In 1919 Harry A. Stone was elected President of the Synagogue and served in that capacity until 1933.

In 1919 a committee was elected to build a new Synagogue and Talmud Torah, which is the present Synagogue on Crescent Street. The Committee was as follows: Harry A. Stone, Chairman; Alfred Freedman, Treasurer; Rabbi A. S. Borvick, Assistant Treasurer; Bernard B. Hollman, Secretary; others on the Committee were: Jacob Winneg, Benjamin Winneg, Manual Miller, Nathan Barron, Benjamin Miller, Joseph Stone, I. Klien, Samuel Fish, Israel Rubin, Abraham Meyers, Samuel Beal, Fred Robinson, Albert K. Shimelovich, Nathan Weiss, Mr. Marcus and Joseph A. Stone, all of whose names appear on a bronze tablet, which was presented to the Synagogue by the Committee.

The pews of the Synagogue were presented by the Ladies Auxiliary and the Sisterhood, under the leadership of Mrs.
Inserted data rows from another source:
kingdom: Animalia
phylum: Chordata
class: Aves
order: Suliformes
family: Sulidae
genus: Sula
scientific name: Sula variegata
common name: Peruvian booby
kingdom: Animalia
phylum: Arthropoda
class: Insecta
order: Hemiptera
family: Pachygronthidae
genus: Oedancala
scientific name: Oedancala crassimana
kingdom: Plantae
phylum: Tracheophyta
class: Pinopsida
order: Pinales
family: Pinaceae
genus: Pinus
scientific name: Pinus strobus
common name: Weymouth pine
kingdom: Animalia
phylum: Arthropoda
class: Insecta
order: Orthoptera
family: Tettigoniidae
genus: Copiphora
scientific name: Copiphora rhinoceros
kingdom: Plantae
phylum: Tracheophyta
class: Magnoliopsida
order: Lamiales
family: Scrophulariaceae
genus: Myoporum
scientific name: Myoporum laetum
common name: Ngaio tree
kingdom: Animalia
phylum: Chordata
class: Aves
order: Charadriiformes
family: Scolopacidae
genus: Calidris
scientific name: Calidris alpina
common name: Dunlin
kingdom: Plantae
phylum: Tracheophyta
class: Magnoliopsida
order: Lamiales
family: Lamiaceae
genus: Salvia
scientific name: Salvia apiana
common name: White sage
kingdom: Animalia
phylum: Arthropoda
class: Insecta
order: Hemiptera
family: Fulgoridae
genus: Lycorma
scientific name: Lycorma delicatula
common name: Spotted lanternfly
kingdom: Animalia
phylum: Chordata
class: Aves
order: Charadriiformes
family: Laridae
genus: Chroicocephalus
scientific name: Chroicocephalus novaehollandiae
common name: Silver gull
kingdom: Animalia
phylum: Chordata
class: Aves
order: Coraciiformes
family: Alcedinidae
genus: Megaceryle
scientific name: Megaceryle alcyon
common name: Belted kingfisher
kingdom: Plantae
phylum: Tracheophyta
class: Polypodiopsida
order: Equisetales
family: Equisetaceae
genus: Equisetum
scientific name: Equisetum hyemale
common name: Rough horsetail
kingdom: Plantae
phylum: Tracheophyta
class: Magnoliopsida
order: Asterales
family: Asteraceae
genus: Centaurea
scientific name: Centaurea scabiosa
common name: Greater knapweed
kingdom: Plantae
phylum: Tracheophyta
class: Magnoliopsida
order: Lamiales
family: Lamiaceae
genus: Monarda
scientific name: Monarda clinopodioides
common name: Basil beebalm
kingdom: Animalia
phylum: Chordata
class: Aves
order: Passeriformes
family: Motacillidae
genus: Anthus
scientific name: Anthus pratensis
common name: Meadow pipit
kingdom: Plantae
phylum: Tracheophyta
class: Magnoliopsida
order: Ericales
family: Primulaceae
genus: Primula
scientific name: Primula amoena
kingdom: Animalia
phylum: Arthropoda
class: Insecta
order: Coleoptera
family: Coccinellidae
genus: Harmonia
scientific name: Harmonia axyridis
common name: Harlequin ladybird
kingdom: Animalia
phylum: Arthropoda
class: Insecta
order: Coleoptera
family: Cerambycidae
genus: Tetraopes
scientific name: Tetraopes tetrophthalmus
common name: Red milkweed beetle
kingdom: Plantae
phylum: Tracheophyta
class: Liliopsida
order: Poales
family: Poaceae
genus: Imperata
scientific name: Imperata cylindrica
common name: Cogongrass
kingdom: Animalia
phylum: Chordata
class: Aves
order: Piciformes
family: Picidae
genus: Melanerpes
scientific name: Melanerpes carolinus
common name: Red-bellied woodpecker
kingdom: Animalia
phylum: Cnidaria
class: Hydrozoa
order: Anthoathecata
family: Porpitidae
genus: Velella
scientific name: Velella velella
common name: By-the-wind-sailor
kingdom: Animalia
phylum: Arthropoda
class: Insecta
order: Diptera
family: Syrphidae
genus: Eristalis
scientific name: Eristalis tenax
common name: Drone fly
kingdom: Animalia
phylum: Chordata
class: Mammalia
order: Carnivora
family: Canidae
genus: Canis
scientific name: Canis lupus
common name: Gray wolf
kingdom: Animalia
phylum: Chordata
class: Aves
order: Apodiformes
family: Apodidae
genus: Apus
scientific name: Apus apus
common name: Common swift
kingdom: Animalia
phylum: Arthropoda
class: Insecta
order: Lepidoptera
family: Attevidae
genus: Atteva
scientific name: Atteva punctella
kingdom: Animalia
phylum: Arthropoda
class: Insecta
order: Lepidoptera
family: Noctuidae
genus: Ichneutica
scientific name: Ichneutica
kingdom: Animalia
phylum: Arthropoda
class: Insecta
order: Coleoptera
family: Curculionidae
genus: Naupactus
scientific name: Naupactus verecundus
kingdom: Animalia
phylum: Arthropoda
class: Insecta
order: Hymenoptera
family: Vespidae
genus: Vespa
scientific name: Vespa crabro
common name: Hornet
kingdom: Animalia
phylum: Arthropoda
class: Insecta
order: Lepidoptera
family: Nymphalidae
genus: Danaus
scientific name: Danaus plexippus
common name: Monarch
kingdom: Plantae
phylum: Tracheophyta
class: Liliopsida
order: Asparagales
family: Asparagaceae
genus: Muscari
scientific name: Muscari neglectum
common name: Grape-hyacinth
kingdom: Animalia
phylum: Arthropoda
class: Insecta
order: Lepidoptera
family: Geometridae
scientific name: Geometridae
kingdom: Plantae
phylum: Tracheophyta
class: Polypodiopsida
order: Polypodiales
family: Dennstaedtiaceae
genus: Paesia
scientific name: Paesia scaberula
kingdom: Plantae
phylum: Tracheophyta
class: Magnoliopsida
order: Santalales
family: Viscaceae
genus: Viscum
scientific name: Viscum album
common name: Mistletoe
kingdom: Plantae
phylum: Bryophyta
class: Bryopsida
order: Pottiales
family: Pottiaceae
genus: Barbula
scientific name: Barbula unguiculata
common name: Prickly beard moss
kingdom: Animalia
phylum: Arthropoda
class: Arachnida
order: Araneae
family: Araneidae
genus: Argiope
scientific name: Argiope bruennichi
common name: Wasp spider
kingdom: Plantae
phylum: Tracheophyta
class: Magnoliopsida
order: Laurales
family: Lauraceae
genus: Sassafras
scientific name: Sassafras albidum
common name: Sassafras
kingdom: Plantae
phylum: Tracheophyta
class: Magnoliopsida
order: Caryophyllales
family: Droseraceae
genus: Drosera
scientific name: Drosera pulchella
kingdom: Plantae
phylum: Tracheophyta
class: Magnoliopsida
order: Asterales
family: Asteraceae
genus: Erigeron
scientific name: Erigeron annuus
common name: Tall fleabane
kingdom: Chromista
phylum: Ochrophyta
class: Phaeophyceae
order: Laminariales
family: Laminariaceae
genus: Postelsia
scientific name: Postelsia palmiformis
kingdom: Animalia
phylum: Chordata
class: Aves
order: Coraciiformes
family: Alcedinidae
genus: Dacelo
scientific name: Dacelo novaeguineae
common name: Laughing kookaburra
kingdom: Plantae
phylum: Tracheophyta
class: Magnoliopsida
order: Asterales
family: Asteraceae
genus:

Alfred Freedman.

In 1929 the Sisterhood was organized with the following charter members: Nathan Newman, Albert E. Shimelovich, Harold Clasky, Allen Rosen, William Winneg, Louis Lang, Ira Franklin, Fred Robinson, Samuel Beal and Sidney Grossman. They were instrumental in obtaining funds for the erection of the fence that now surrounds the Synagogue, and in other ways beautifying the Synagogue grounds.

Two new organizations now existing in the Orthodox Jewish community of Brockton are the Ladies Auxiliary of the Talmud Torah and the Sisterhood of the Synagogue, both serving and valuable organizations, striving and perpetuating the cause of traditional Judaism in Brockton.

From these early beginnings, a large community has been built up, which the Synagogue on Crescent Street and its adjoining Hebrew school, seeks to serve at all times. The few pioneers, who 36 years ago banded together perpetuating the traditions of Judaism in Brockton and building on a sound foundation, the faith of their fathers, and this faith in the guiding light of their followers to this day.